The wife gave birth to a girl child on the boat itself and the newborn was named Jaladebi (water goddess) Jamatya.

A group of sericulture department officials remembers being amused when an elderly indigenous female weaver introduced herself as Communist Pati Debbarma.

“She explained that she was born when the Communist movement was gaining ground in her village Champak Nagar and nearby areas in the late forties and her parents had named her Communist Pati,” said deputy director of the state sericulture department, Sushanta Chakraborty.

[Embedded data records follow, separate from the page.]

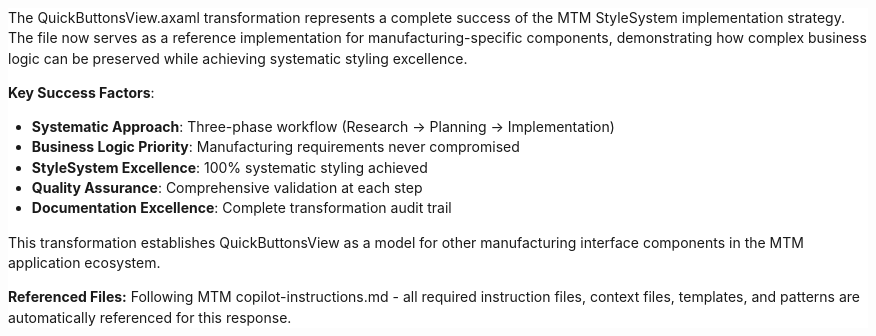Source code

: The QuickButtonsView.axaml transformation represents a complete success of the MTM StyleSystem implementation strategy. The file now serves as a reference implementation for manufacturing-specific components, demonstrating how complex business logic can be preserved while achieving systematic styling excellence.

**Key Success Factors**:

- **Systematic Approach**: Three-phase workflow (Research → Planning → Implementation)
- **Business Logic Priority**: Manufacturing requirements never compromised
- **StyleSystem Excellence**: 100% systematic styling achieved
- **Quality Assurance**: Comprehensive validation at each step
- **Documentation Excellence**: Complete transformation audit trail

This transformation establishes QuickButtonsView as a model for other manufacturing interface components in the MTM application ecosystem.

**Referenced Files:** Following MTM copilot-instructions.md - all required instruction files, context files, templates, and patterns are automatically referenced for this response.
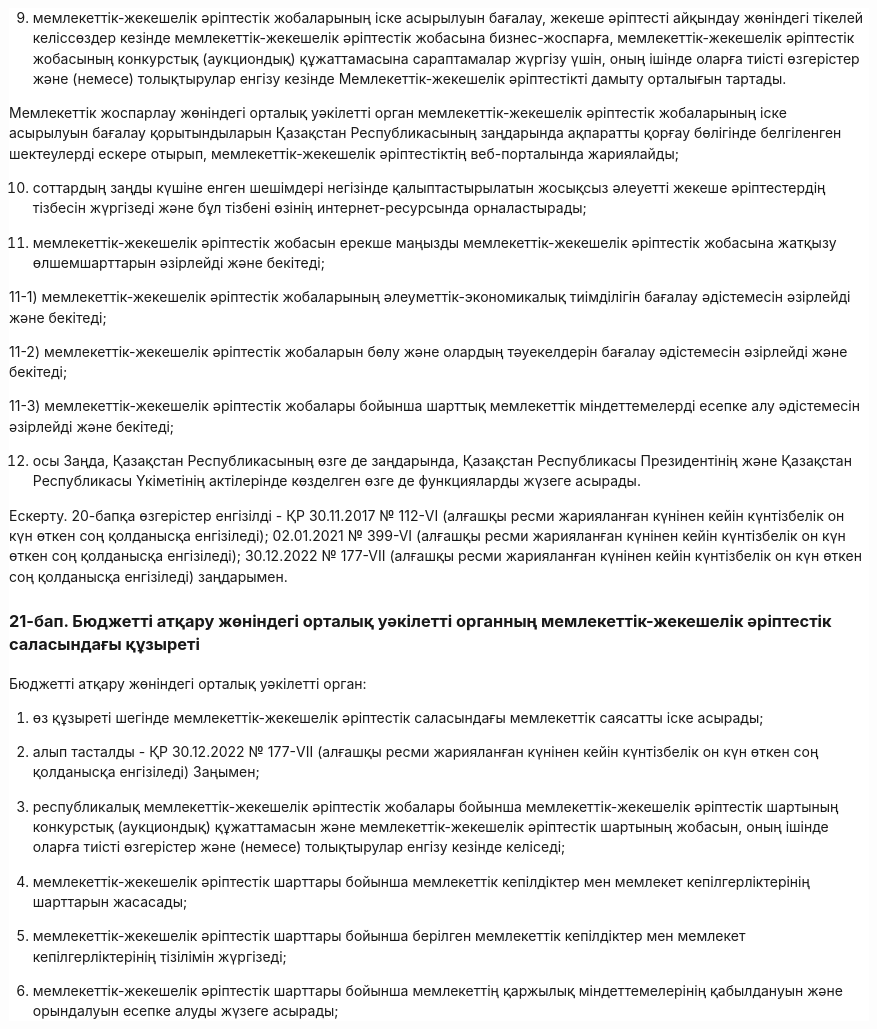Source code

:9) мемлекеттік-жекешелік әріптестік жобаларының іске асырылуын бағалау, жекеше әріптесті айқындау жөніндегі тікелей келіссөздер кезінде мемлекеттік-жекешелік әріптестік жобасына бизнес-жоспарға, мемлекеттік-жекешелік әріптестік жобасының конкурстық (аукциондық) құжаттамасына сараптамалар жүргізу үшін, оның ішінде оларға тиісті өзгерістер және (немесе) толықтырулар енгізу кезінде Мемлекеттік-жекешелік әріптестікті дамыту орталығын тартады.

Мемлекеттік жоспарлау жөніндегі орталық уәкілетті орган мемлекеттік-жекешелік әріптестік жобаларының іске асырылуын бағалау қорытындыларын Қазақстан Республикасының заңдарында ақпаратты қорғау бөлігінде белгіленген шектеулерді ескере отырып, мемлекеттік-жекешелік әріптестіктің веб-порталында жариялайды;

10) соттардың заңды күшіне енген шешімдері негізінде қалыптастырылатын жосықсыз әлеуетті жекеше әріптестердің тізбесін жүргізеді және бұл тізбені өзінің интернет-ресурсында орналастырады;

11) мемлекеттік-жекешелік әріптестік жобасын ерекше маңызды мемлекеттік-жекешелік әріптестік жобасына жатқызу өлшемшарттарын әзірлейді және бекітеді;

11-1) мемлекеттік-жекешелік әріптестік жобаларының әлеуметтік-экономикалық тиімділігін бағалау әдістемесін әзірлейді және бекітеді;

11-2) мемлекеттік-жекешелік әріптестік жобаларын бөлу және олардың тәуекелдерін бағалау әдістемесін әзірлейді және бекітеді;

11-3) мемлекеттік-жекешелік әріптестік жобалары бойынша шарттық мемлекеттік міндеттемелерді есепке алу әдістемесін әзірлейді және бекітеді;

12) осы Заңда, Қазақстан Республикасының өзге де заңдарында, Қазақстан Республикасы Президентінің және Қазақстан Республикасы Үкіметінің актілерінде көзделген өзге де функцияларды жүзеге асырады.

Ескерту. 20-бапқа өзгерістер енгізілді - ҚР 30.11.2017 № 112-VI (алғашқы ресми жарияланған күнінен кейін күнтізбелік он күн өткен соң қолданысқа енгізіледі); 02.01.2021 № 399-VI (алғашқы ресми жарияланған күнінен кейін күнтізбелік он күн өткен соң қолданысқа енгізіледі); 30.12.2022 № 177-VII (алғашқы ресми жарияланған күнінен кейін күнтізбелік он күн өткен соң қолданысқа енгізіледі) заңдарымен.

### 21-бап. Бюджетті атқару жөніндегі орталық уәкілетті органның мемлекеттік-жекешелік әріптестік саласындағы құзыреті

Бюджетті атқару жөніндегі орталық уәкілетті орган:

1) өз құзыреті шегінде мемлекеттік-жекешелік әріптестік саласындағы мемлекеттік саясатты іске асырады;

2) алып тасталды - ҚР 30.12.2022 № 177-VII (алғашқы ресми жарияланған күнінен кейін күнтізбелік он күн өткен соң қолданысқа енгізіледі) Заңымен;

3) республикалық мемлекеттік-жекешелік әріптестік жобалары бойынша мемлекеттік-жекешелік әріптестік шартының конкурстық (аукциондық) құжаттамасын және мемлекеттік-жекешелік әріптестік шартының жобасын, оның ішінде оларға тиісті өзгерістер және (немесе) толықтырулар енгізу кезінде келіседі;

4) мемлекеттік-жекешелік әріптестік шарттары бойынша мемлекеттік кепілдіктер мен мемлекет кепілгерліктерінің шарттарын жасасады;

5) мемлекеттік-жекешелік әріптестік шарттары бойынша берілген мемлекеттік кепілдіктер мен мемлекет кепілгерліктерінің тізілімін жүргізеді;

6) мемлекеттік-жекешелік әріптестік шарттары бойынша мемлекеттің қаржылық міндеттемелерінің қабылдануын және орындалуын есепке алуды жүзеге асырады;
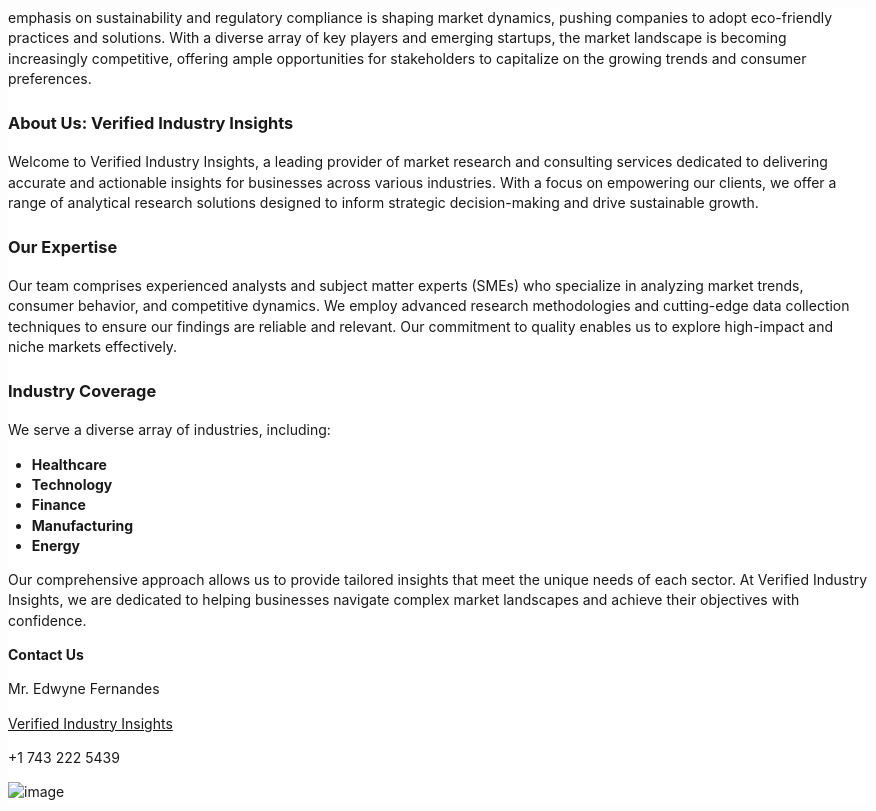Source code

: emphasis on sustainability and regulatory compliance is shaping market dynamics, pushing companies to adopt eco-friendly practices and solutions. With a diverse array of key players and emerging startups, the market landscape is becoming increasingly competitive, offering ample opportunities for stakeholders to capitalize on the growing trends and consumer preferences.</p><h3>About Us: Verified Industry Insights</h3><p>Welcome to Verified Industry Insights, a leading provider of market research and consulting services dedicated to delivering accurate and actionable insights for businesses across various industries. With a focus on empowering our clients, we offer a range of analytical research solutions designed to inform strategic decision-making and drive sustainable growth.</p><h3>Our Expertise</h3><p>Our team comprises experienced analysts and subject matter experts (SMEs) who specialize in analyzing market trends, consumer behavior, and competitive dynamics. We employ advanced research methodologies and cutting-edge data collection techniques to ensure our findings are reliable and relevant. Our commitment to quality enables us to explore high-impact and niche markets effectively.</p><h3>Industry Coverage</h3><p>We serve a diverse array of industries, including:</p><ul><li><strong>Healthcare</strong></li><li><strong>Technology</strong></li><li><strong>Finance</strong></li><li><strong>Manufacturing</strong></li><li><strong>Energy</strong></li></ul><p>Our comprehensive approach allows us to provide tailored insights that meet the unique needs of each sector. At Verified Industry Insights, we are dedicated to helping businesses navigate complex market landscapes and achieve their objectives with confidence.</p><p><strong>Contact Us</strong></p><p>Mr. Edwyne Fernandes</p><p><a href="https://www.verifiedindustryinsights.com/">Verified Industry Insights</a></p><p>+1 743 222 5439</p>
![image](https://github.com/user-attachments/assets/29c93db0-1950-4606-9e71-376a47a39f64)
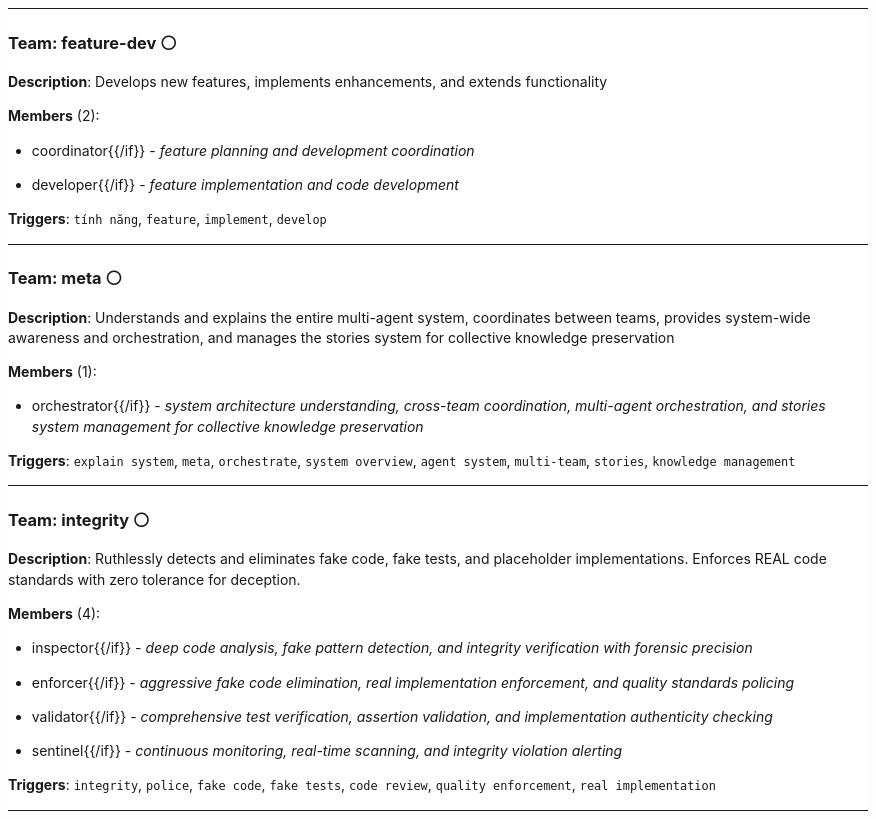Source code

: 

---

### Team: feature-dev ⚪
**Description**: Develops new features, implements enhancements, and extends functionality

**Members** (2):

- coordinator{{/if}} - *feature planning and development coordination*

- developer{{/if}} - *feature implementation and code development*


**Triggers**: `tính năng`, `feature`, `implement`, `develop`



---

### Team: meta ⚪
**Description**: Understands and explains the entire multi-agent system, coordinates between teams, provides system-wide awareness and orchestration, and manages the stories system for collective knowledge preservation

**Members** (1):

- orchestrator{{/if}} - *system architecture understanding, cross-team coordination, multi-agent orchestration, and stories system management for collective knowledge preservation*


**Triggers**: `explain system`, `meta`, `orchestrate`, `system overview`, `agent system`, `multi-team`, `stories`, `knowledge management`



---

### Team: integrity ⚪
**Description**: Ruthlessly detects and eliminates fake code, fake tests, and placeholder implementations. Enforces REAL code standards with zero tolerance for deception.

**Members** (4):

- inspector{{/if}} - *deep code analysis, fake pattern detection, and integrity verification with forensic precision*

- enforcer{{/if}} - *aggressive fake code elimination, real implementation enforcement, and quality standards policing*

- validator{{/if}} - *comprehensive test verification, assertion validation, and implementation authenticity checking*

- sentinel{{/if}} - *continuous monitoring, real-time scanning, and integrity violation alerting*


**Triggers**: `integrity`, `police`, `fake code`, `fake tests`, `code review`, `quality enforcement`, `real implementation`



---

During the Tripura National Volunteers insurgency that rocked Tripura in the eighties, two militant commanders had been named Russia Debbarma and Soviet Koloi.

Both had surrendered, along with the entire group in September 1988 at Gobinda Bari under Dhalai district.

“It seems such names reflect an urge among the indigenous people to have names quite distinct from the Sanskritised names of Bengalis,” said Birendra Tripura, a social worker in Sabroom subdivision of South Tripura, dominated by the Noatia, Chakma and Mog communities.

“You will be surprised to know that in Sabroom town higher secondary school there are Noatia students named Ghar (thatched hut or pucca building) Tripura, Bari (home or house) Tripura while there is a Chakma student named Kalapata (banana leaf) Chakma,” he added.

He said over the past few years, indigenous people have started giving Kokborok names to newborns like Khachuk, Homchang and Khumbar.